Description of the task → Once the pictures have been set aside, copy every remaining entry exactly.

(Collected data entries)
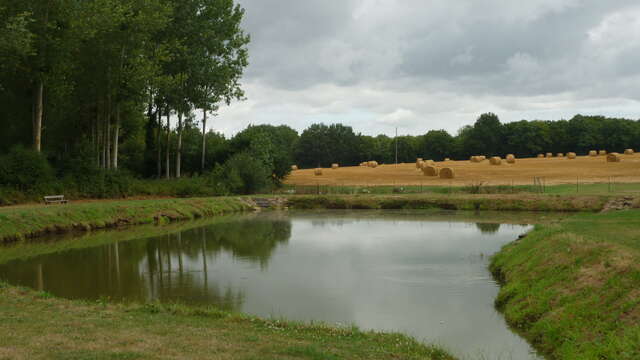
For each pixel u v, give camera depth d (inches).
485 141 5600.4
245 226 1358.3
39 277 743.1
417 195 1900.8
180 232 1242.6
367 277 731.4
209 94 1956.2
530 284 575.5
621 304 413.1
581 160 3243.1
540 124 5625.0
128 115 2054.6
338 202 1913.1
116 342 351.9
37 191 1427.2
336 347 369.1
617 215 960.9
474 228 1254.3
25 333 371.2
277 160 2448.3
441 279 713.0
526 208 1649.9
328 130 6013.8
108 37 1529.3
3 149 1764.3
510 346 445.4
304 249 982.4
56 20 1432.1
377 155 5753.0
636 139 5280.5
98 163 1760.6
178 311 483.8
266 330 415.8
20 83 1546.5
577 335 408.5
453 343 455.5
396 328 501.0
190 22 1841.8
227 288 673.0
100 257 909.8
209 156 2321.6
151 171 2261.3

Response below →
For each pixel u v, give camera depth d (inches).
485 141 5600.4
245 226 1358.3
39 277 743.1
417 195 1900.8
180 232 1242.6
367 277 731.4
209 94 1956.2
530 284 575.5
621 304 413.1
581 160 3243.1
540 124 5625.0
128 115 2054.6
338 202 1913.1
116 342 351.9
37 191 1427.2
336 347 369.1
617 215 960.9
474 228 1254.3
25 333 371.2
277 160 2448.3
441 279 713.0
526 208 1649.9
328 130 6013.8
108 37 1529.3
3 149 1764.3
510 346 445.4
304 249 982.4
56 20 1432.1
377 155 5753.0
636 139 5280.5
98 163 1760.6
178 311 483.8
266 330 415.8
20 83 1546.5
577 335 408.5
453 343 455.5
396 328 501.0
190 22 1841.8
227 288 673.0
100 257 909.8
209 156 2321.6
151 171 2261.3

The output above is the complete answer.